Old notes on Graph Neural Networks

Graph Neural Networks can be expressed most simply as:

$Z = \hat{D}^{-1/2}\hat{A}\hat{D}^{-1/2}XW+b$

Where:

$\hat{A} = A+I$, $\hat{A} \in \mathbb{R}^{N\times N}$ is the adjacency matrix ($N$ is the number of graph vertices/nodes)

$\hat{D}_{ii}=\sum_j^N \hat{A}_{ij}$, $\hat{D} \in \mathbb{R}^{N \times N}$ is the degree matrix

$X \in \mathbb{R}^{N\times F}$ is the feature matrix ($F$ is the number of features we have for each vertex)

$W \in \mathbb{R}^{F\times C}$ is the learned weight matrix ($C$ is the number of weight channels we choose to have)

$b \in \mathbb{R}^{F \times C}$ is the learned bias matrix

Note that the weight and bias part of the above equation is often shortened to $\Theta$ were $\Theta = W+b$.

We’re likely to want to chain multiple graph convolutions together in a ML system, so we re-write the equation above as:

$Z^{(l+1)} = \sigma \left( \hat{D}^{-1/2}\hat{A}\hat{D}^{-1/2}Z^{(l)}\Theta^{(l)} \right)$

Where $l$ denotes the layer and $\sigma$ is a non-linear activation function (usually a sigmoid or ReLU) and $Z^{(0)} = X$.

What we can see here is that each layer of the graph convolution returns another value of $X$, which means we’re operating over the features of the vertices of the graphs. The inclusion of $\hat{D}^{-1/2}\hat{A}\hat{D}^{-1/2}$ shows we’re using some normalised information from the topology of the network to influence this convolution, with this all being weighted by the learned parameters $\Theta$. It’s important to note that $Z$ changes shape as the convolution continues. Initially since $Z^{(0)} = X$, $Z^{(0)} \in \mathbb{R}^{N \times F}$ and later as we multiply by $\Theta \in \mathbb{R}^{F \times C}$ then $Z^{(l)} \in \mathbb{R}^{N \times C}$ which is a matrix of size defined by the number of vertices by the number of weight kernels (each column can be thought of as a way of assigning a value to each node in the graph). $W^{(0)} \in \mathbb{R}^{F \times H}$ (an input to hidden layer with $H$ feature maps) with $W^{(1)} \in \mathbb{R}^{H \times C}$.
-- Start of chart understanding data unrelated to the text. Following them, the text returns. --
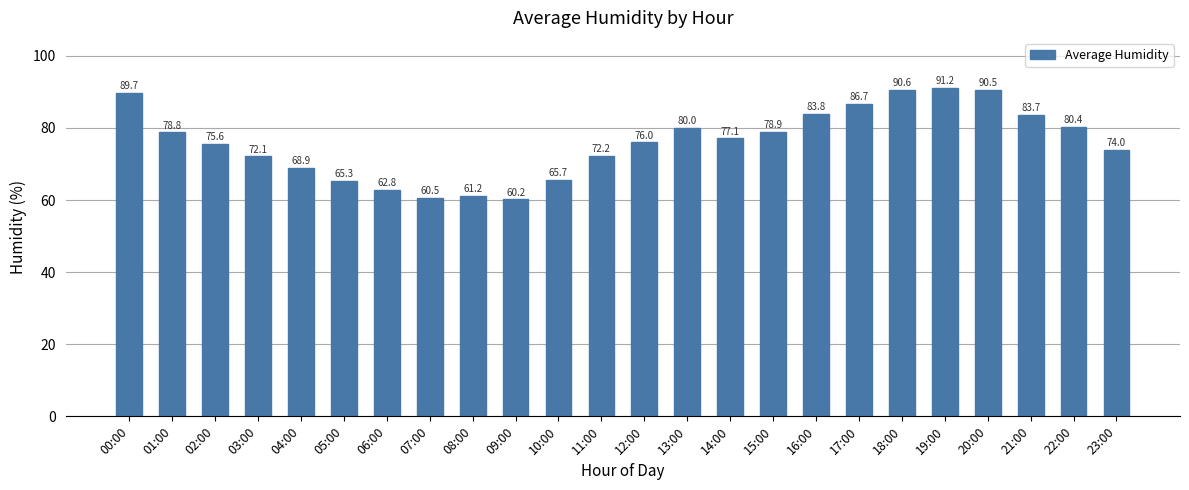

Which label corresponds to the smallest value in the chart?

09:00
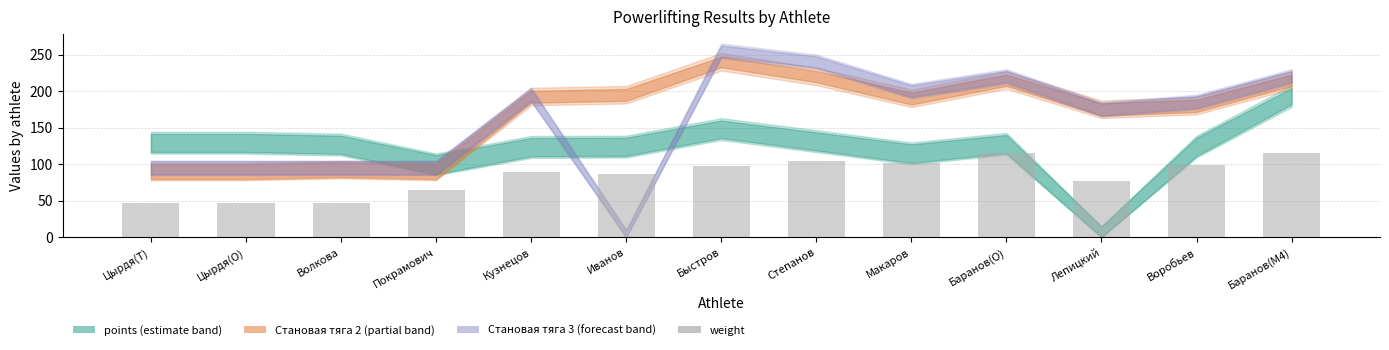

What position from the right is Кузнецов?

9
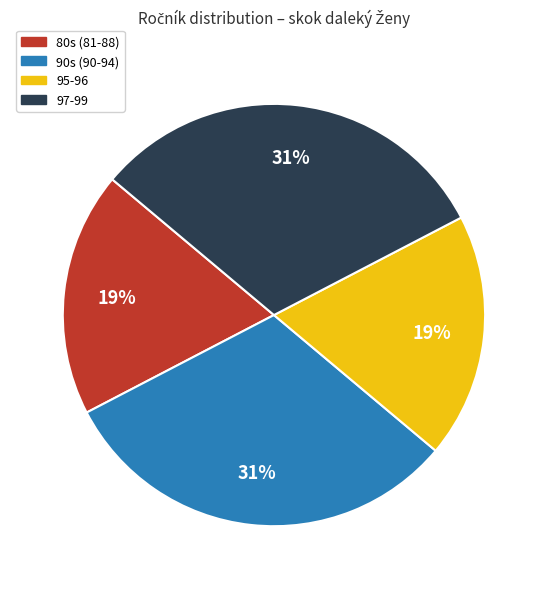

Is there any slice that represents more than half of the pie?

No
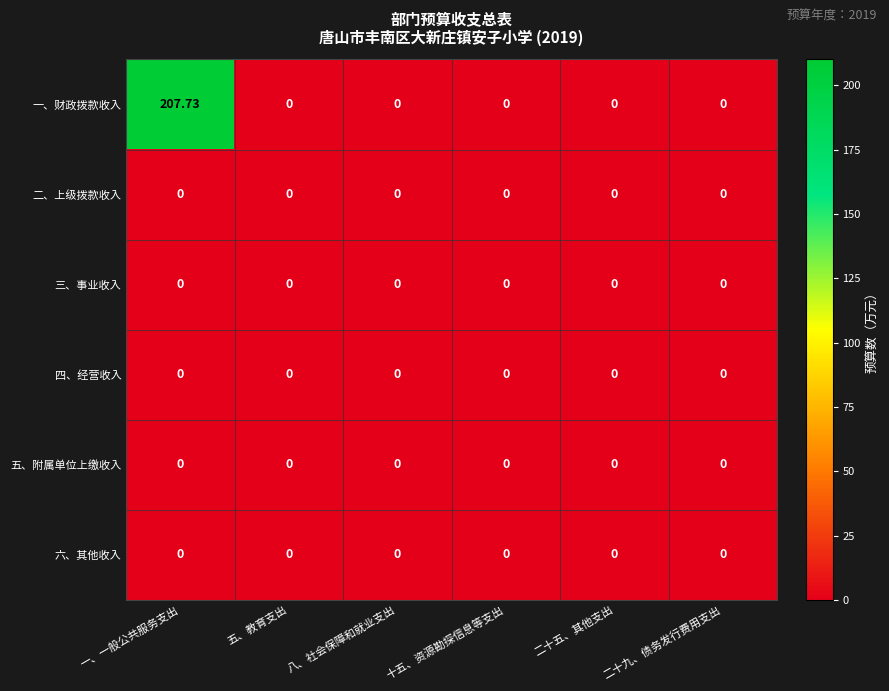

Which label corresponds to the largest value in the chart?

一、一般公共服务支出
Practically, since $\hat{D}^{-1/2}\hat{A}\hat{D}^{-1/2}$ is a constant for graph convolution we can calculate it once and forget about it: $\tilde{A} = \hat{D}^{-1/2}\hat{A}\hat{D}^{-1/2}$

We can then reduce the above equation to a much cleaner form:

$Z^{(l+1)} = \sigma \left( \tilde{A}Z^{(l)}\Theta^{(l)} \right)$

We can easily see how they’ll all chain together:

$Z = \sigma^{(L)}(\dots\sigma^{(1)}(\tilde{A} \sigma^{(0)}(\tilde{A}X\Theta^{(0)})\Theta^{(1)})\dots\Theta^{(L)})$

Looking at $\Theta$

Since $\Theta \in \mathbb{R}^{F \times C}$ then it doesn’t depend on $N$ (the number of vertices). In fact, it doesn’t rely on a specific graph topology at all! This means that we have a graph invariant parameter (which was the focus of much of the early GNN research) which means we can use this learned parameter on many different graphs. This gives credibility to the idea that we can change both the graph and the graph data every training example and still be able to learn a $\Theta$ that can be useful to us!